The following notes were made by The Friends:

There was a well attended meeting on 6th November at All Saints Church, Prince of Wales Drive where local residents were told more about the proposal to race Formula E, cars round the carriage drives in Battersea Park on 27th June 2015.

The meeting was chaired by Jonathan Cook, Deputy Leader of the Council, and the principal speakers were Alejandro Agag, Chief Executive of Formula E Holdings, and Paul McCue, Wandsworth Council’s Assistant Director of Environment and Community Services.

Also present were the Borough Solicitor, Martin Walker, a representative from Harbottle & Lewis (specialist sports and media solicitors called in by the Council), Jack Adam (Head of Park Security and Events), Jerry Birtles (Chief Parks Officer), and Oliver McCrudden, Formula E Facility and Track Design Team Manager.

Wandsworth Council has agreed in principle for the race to go ahead, for either one or two days. If two days, the Council expects to receive twice the revenue. There was no indication of how much money might be involved, but assurances were given that a proportion of this – no percentage was given – would be safeguarded for the Park. Currently there is only money in the Council budget for maintaining the Park, and very limited funds for development and improvement.

The organisers are proposing races for 5 years; London is the only city to have a break clause, and the only city to be paid for hosting Formula E. Other cities, for example Berlin, Miami and Monte Carlo, are paying to host a race. The races will all take place in the heart of cities – apparently 25 million people watched the first one in Beijing on television. Formula E’s HQ is in London, the cars are built in the UK by McLaren, batteries are made by Williams, and the logistics team is based at Donnington Park.

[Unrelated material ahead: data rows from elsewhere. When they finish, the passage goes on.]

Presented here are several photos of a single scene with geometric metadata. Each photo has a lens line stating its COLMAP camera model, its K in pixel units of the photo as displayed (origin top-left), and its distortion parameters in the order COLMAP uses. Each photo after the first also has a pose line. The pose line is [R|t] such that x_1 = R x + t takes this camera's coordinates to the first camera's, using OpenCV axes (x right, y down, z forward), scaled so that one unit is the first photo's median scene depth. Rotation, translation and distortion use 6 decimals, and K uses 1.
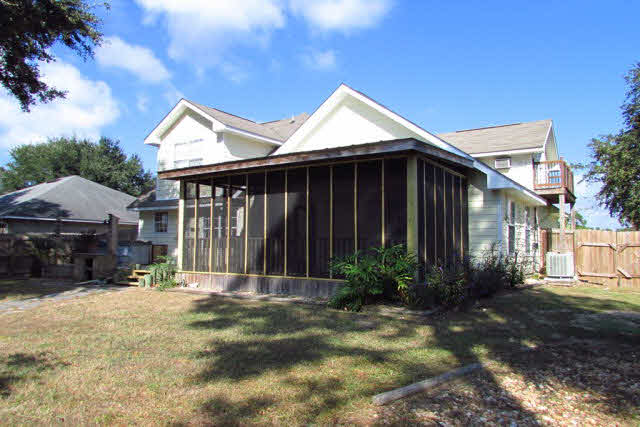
lens RADIAL K [[466.8, 0, 315.0], [0, 466.8, 213.3], [0, 0, 1]] dist [-0.007346, -0.005764]
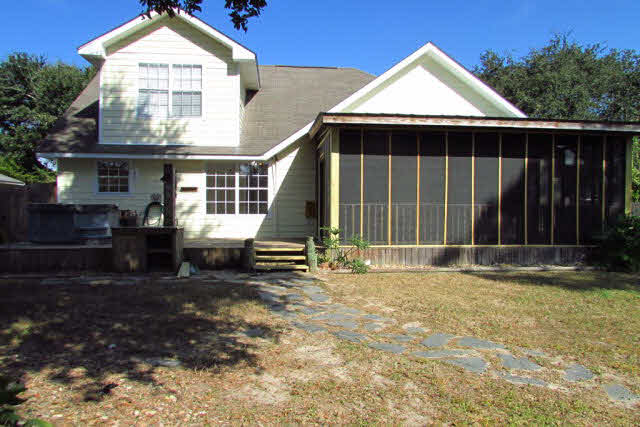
lens RADIAL K [[466.8, 0, 315.0], [0, 466.8, 213.3], [0, 0, 1]] dist [-0.007346, -0.005764]
pose [[0.770369, -0.007318, 0.637556, -0.588422], [-0.046279, 0.996655, 0.067359, 0.013890], [-0.635916, -0.081397, 0.767454, 0.314640]]
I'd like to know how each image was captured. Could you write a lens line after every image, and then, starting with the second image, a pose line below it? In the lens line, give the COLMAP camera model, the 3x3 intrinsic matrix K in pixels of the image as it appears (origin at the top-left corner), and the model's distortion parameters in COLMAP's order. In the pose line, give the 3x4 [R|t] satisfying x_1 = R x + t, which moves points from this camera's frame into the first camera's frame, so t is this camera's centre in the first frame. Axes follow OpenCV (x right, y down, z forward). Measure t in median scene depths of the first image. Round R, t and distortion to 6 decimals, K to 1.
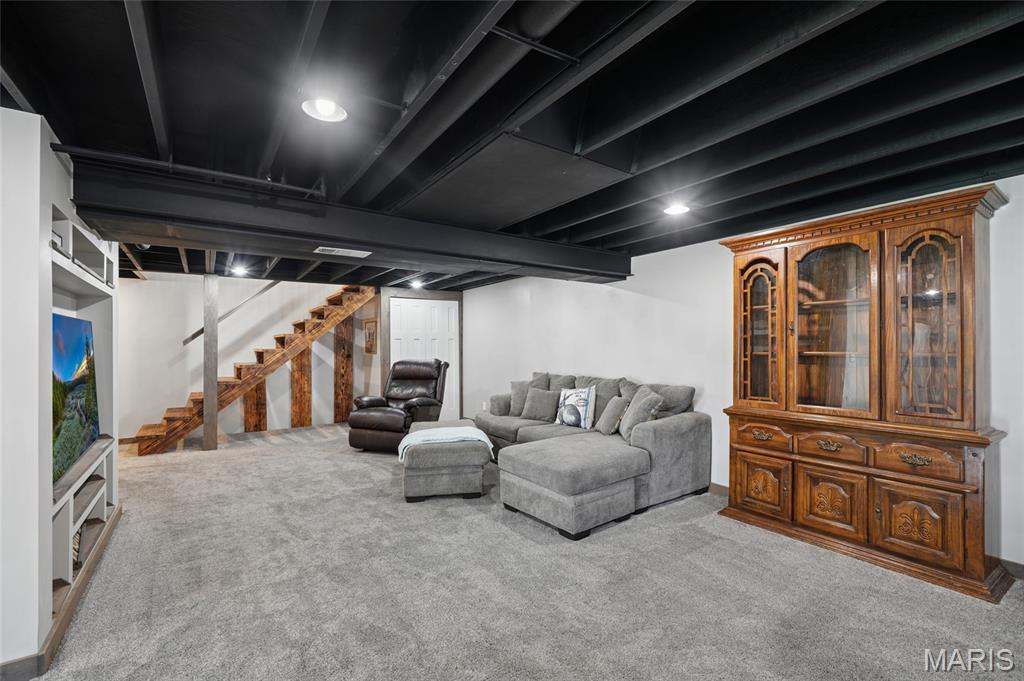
lens RADIAL K [[442.8, 0, 518.8], [0, 442.8, 343.6], [0, 0, 1]] dist [0.002874, 0.000393]
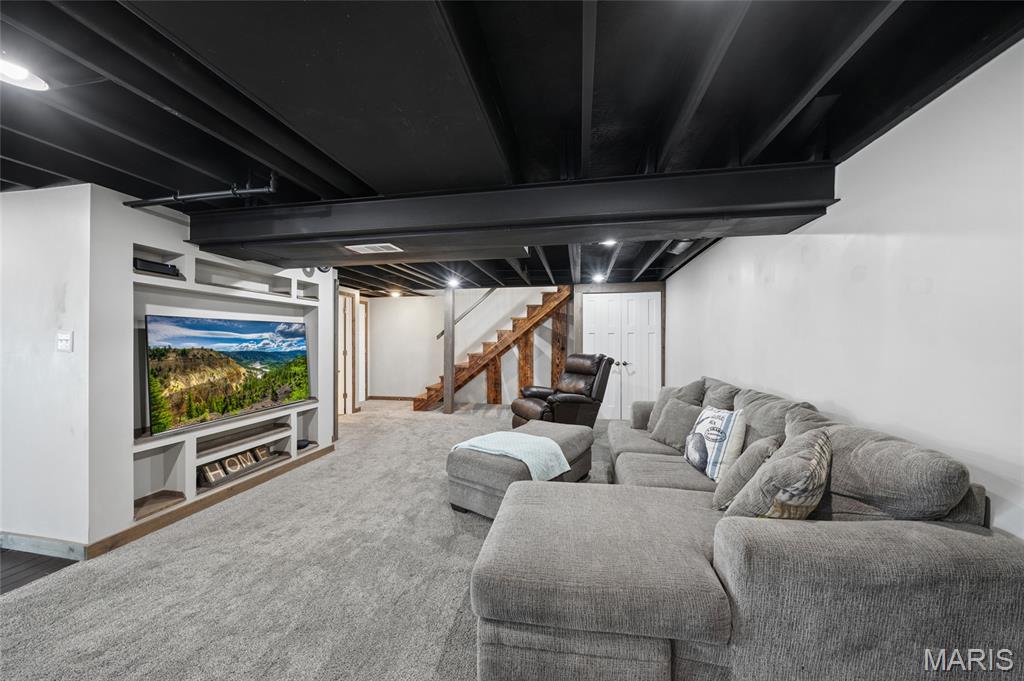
lens RADIAL K [[348.8, 0, 511.5], [0, 348.8, 339.7], [0, 0, 1]] dist [-0.007497, 0.000757]
pose [[0.697549, 0.002792, -0.716532, 0.241052], [0.000781, 0.999989, 0.004657, 0.001168], [0.716537, -0.003808, 0.697539, 0.393534]]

As the Park is Grade 2 listed and its restoration between 1998 and 2004 was funded by the Heritage Lottery Fund (HLF), the Fund has required the Council to commission a Heritage Impact Assessment. This is now being considered by the Fund, who could recommend that the race not take place, or demand operating conditions to protect its investment in the Park. The HLF report will not be made public until the Council meeting on 26th November. Following this, deputations may attend a public meeting on 3rd December. The Executive will meet on 8th December, and a final decision will be made on 18th February. In the meantime, FE are preparing a planning pre-application.

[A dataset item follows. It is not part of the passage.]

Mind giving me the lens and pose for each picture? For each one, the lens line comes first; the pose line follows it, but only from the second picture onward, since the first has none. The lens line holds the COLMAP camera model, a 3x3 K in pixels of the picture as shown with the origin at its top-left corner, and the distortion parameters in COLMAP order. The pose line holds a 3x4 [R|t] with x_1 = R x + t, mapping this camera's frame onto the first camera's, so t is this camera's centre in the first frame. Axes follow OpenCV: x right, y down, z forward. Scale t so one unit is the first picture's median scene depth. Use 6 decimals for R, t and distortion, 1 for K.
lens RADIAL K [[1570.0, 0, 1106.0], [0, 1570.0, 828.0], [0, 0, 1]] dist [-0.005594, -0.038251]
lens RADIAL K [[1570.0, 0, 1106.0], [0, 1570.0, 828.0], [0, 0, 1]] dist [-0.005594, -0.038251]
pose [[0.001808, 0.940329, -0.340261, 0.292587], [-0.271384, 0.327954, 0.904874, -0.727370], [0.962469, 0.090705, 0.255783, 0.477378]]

Should the race go ahead, construction of barriers, walls, stands etc would start on 15th June, with everything down by 3rd July; work could take place at night, with lorry movements during the day only, and sections of the Park closed during construction. The proposal was for the Park to close for a short time on the morning of June 26th, then for the whole of race day, Saturday 27th. If there was racing for one day, the Park would reopen on the Sunday, then close for 2 days; if there was racing on both days, the Park would be closed for 4 days.

Local residents, including chairs of mansion blocks, representatives from the Battersea Society and the Friends of Battersea Park, and Councillors, all put questions.

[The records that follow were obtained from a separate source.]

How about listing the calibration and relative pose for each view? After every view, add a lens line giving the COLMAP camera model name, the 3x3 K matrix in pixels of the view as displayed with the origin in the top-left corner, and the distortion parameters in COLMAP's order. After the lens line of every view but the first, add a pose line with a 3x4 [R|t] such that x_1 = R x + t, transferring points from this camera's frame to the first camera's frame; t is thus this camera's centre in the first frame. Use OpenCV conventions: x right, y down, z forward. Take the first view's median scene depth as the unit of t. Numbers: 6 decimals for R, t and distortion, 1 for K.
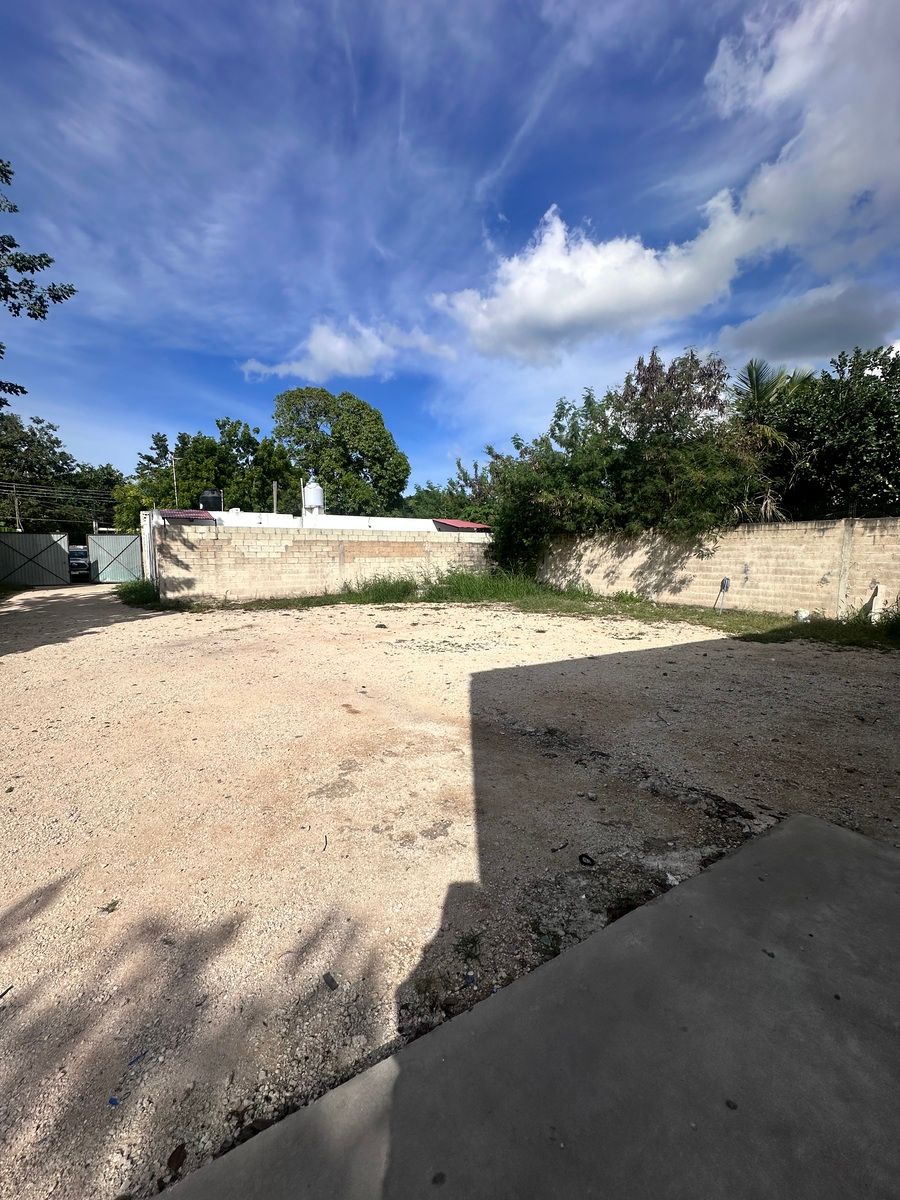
lens RADIAL K [[478.7, 0, 448.5], [0, 478.7, 598.8], [0, 0, 1]] dist [-0.002520, 0.000914]
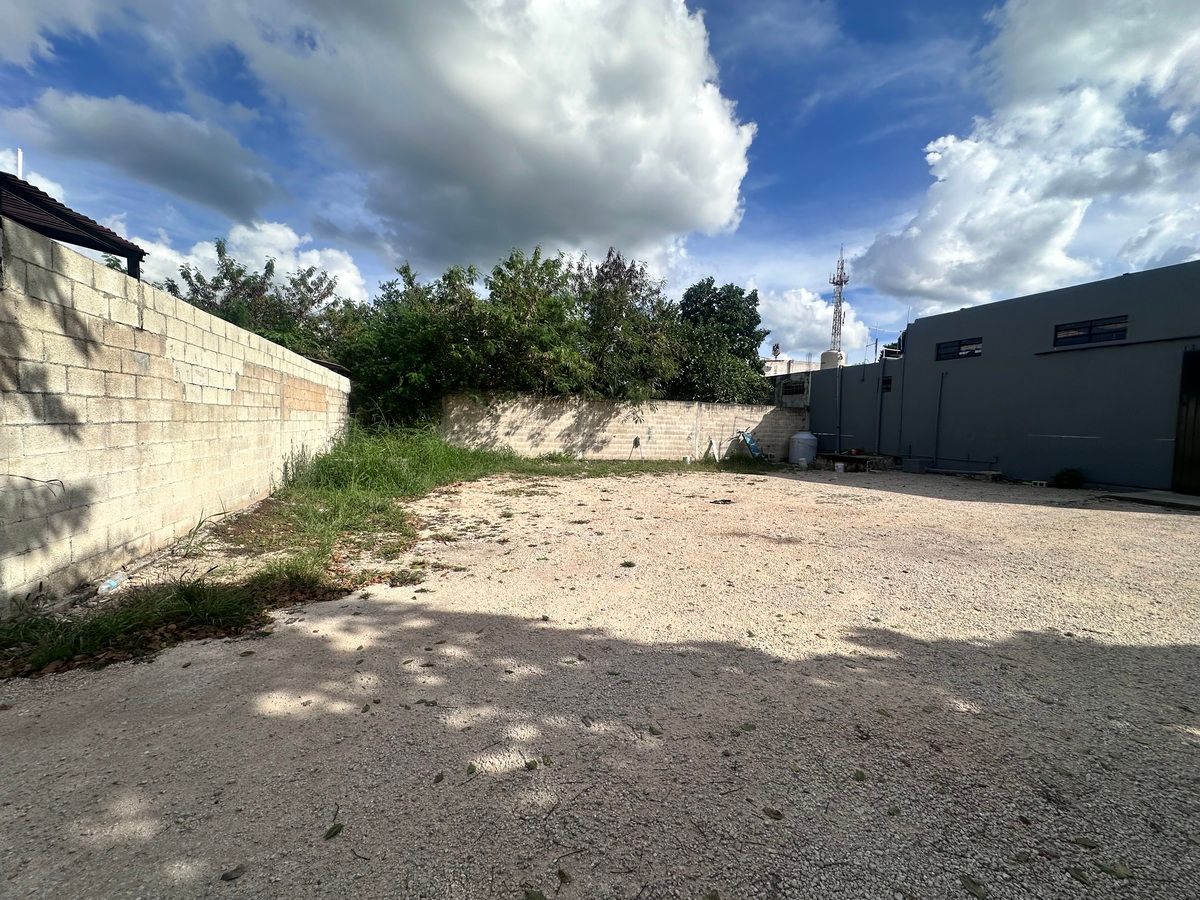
lens RADIAL K [[478.7, 0, 601.5], [0, 478.7, 450.2], [0, 0, 1]] dist [-0.002520, 0.000914]
pose [[0.235452, -0.043762, 0.970900, -0.664650], [0.058099, 0.997833, 0.030886, -0.047978], [-0.970148, 0.049136, 0.237485, 0.672436]]
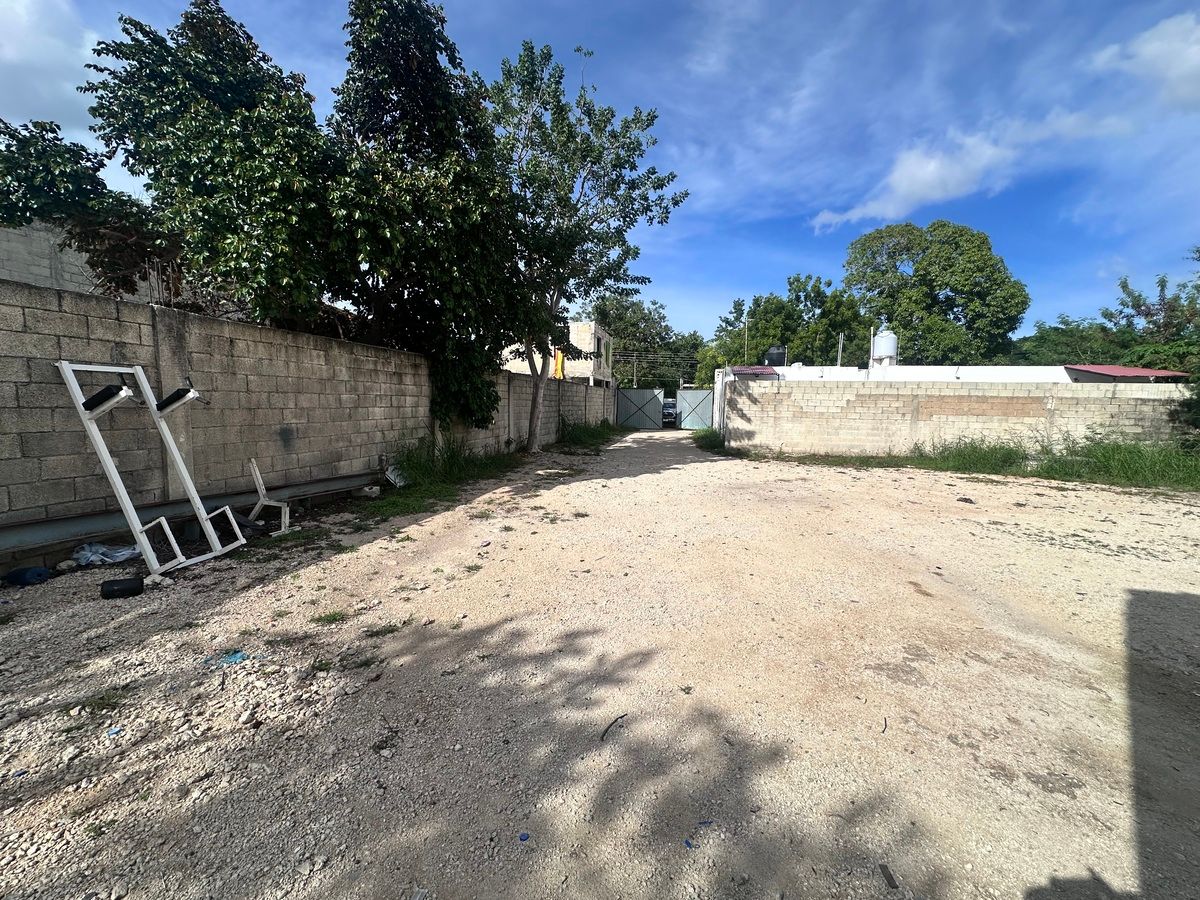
lens RADIAL K [[478.7, 0, 595.2], [0, 478.7, 447.2], [0, 0, 1]] dist [-0.002520, 0.000914]
pose [[0.701313, 0.078310, -0.708539, -0.013684], [-0.088705, 0.995809, 0.022259, 0.005365], [0.707313, 0.047240, 0.705320, -0.014941]]
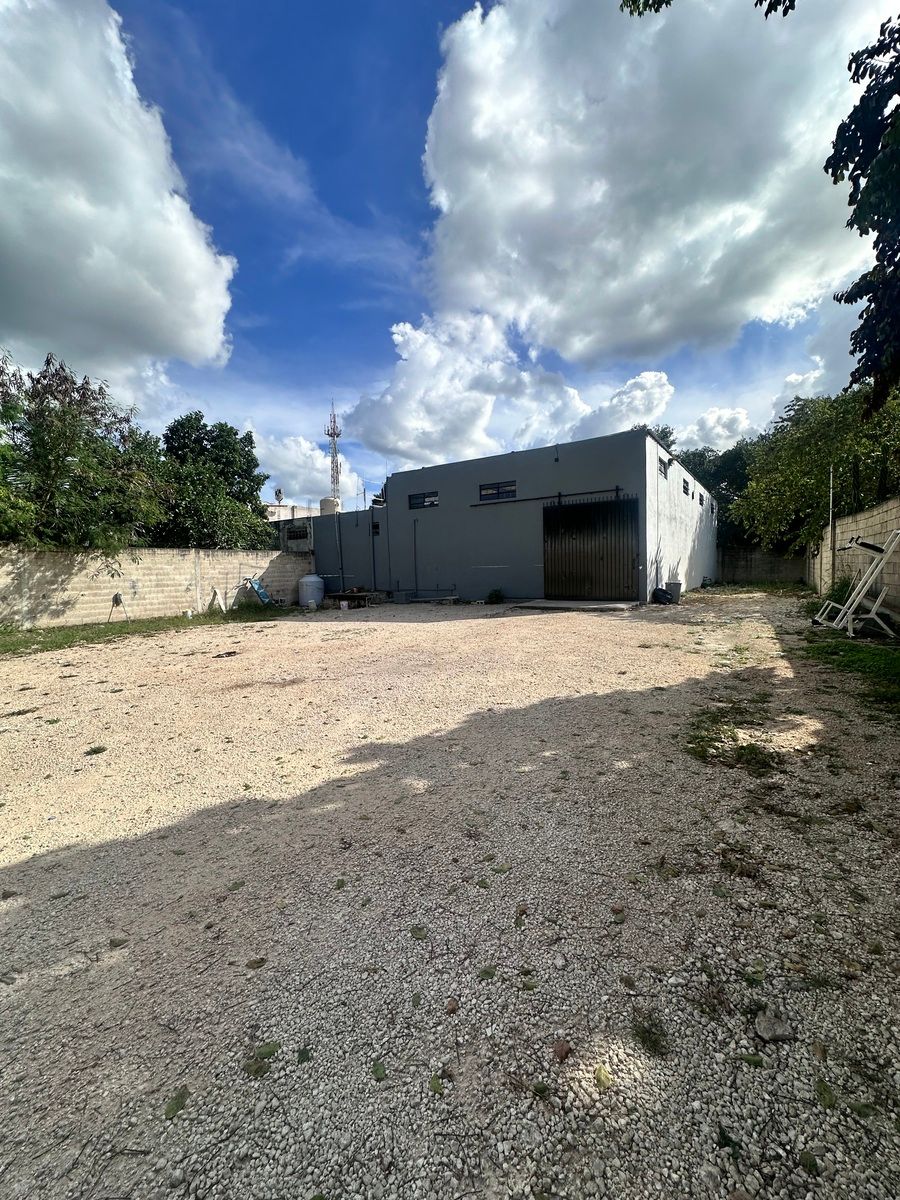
lens RADIAL K [[478.7, 0, 450.8], [0, 478.7, 596.7], [0, 0, 1]] dist [-0.002520, 0.000914]
pose [[-0.418814, -0.036911, 0.907321, -0.665770], [0.113889, 0.989149, 0.092811, -0.045289], [-0.900902, 0.142204, -0.410066, 0.653736]]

There were concerns about having the race at all – why Battersea? – the long build up, the complete closure of the Park to families and dog owners in the height of summer, the damage to the Park, particularly trees, the impact on residents around the Park, the noise, litter and crowds.

Others were keen on the concept of electric cars, leading to cleaner air, cleaner cities, and that Battersea should be in the forefront of this. The Festival of Britain was a bonus for Battersea, and so should this be. The following points were made:

  • 30,000 tickets would be on sale; a few thousand of these would be allocated free to residents, school children and other groups.
  • There would be cheaper ground tickets, with viewing on large screens, and a suggestion that dogs could accompany their owners.
  • The tickets would make it clear that access is by public transport only, with a suggestion that there could be a shuttle service to Battersea by electric vehicles.
  • The event would be carbon neutral, largely due to the innovative technology in the cars and their battery charging. Offset measures would be implemented if necessary.
  • Formula E was prepared not to have music playing during this race and no concert in the Park afterwards.
  • 20 cars would race at a time, with speeds up to 120mph, changing to a second car after 11 laps, when the batteries run low. There would be a pre-qualification race lasting 45 minutes, then the actual race at 4pm, for one hour.
  • A short video showed a test drive made by a Formula E car round the Park early one August morning; no complaints were made by local residents.
  • Any concessions in the Park obliged to close during the race period would be compensated.
  • Council representatives were clear that Formula E would be liable for any damage to the Park and specific reference was made to the recent need to re-build two of the gates which had been hit by lorries.

An initially hostile meeting seemed resigned by the end to the prospect of Formula E, possibly accepting that the Council could not afford to turn down the revenue it would bring to the Borough. An element looked forward to positioning Battersea at the forefront of innovation on sustainability and car safety. However, the meeting objected strongly to the prospect of the Park being completely closed to the public, particularly dog walkers, for such a long period.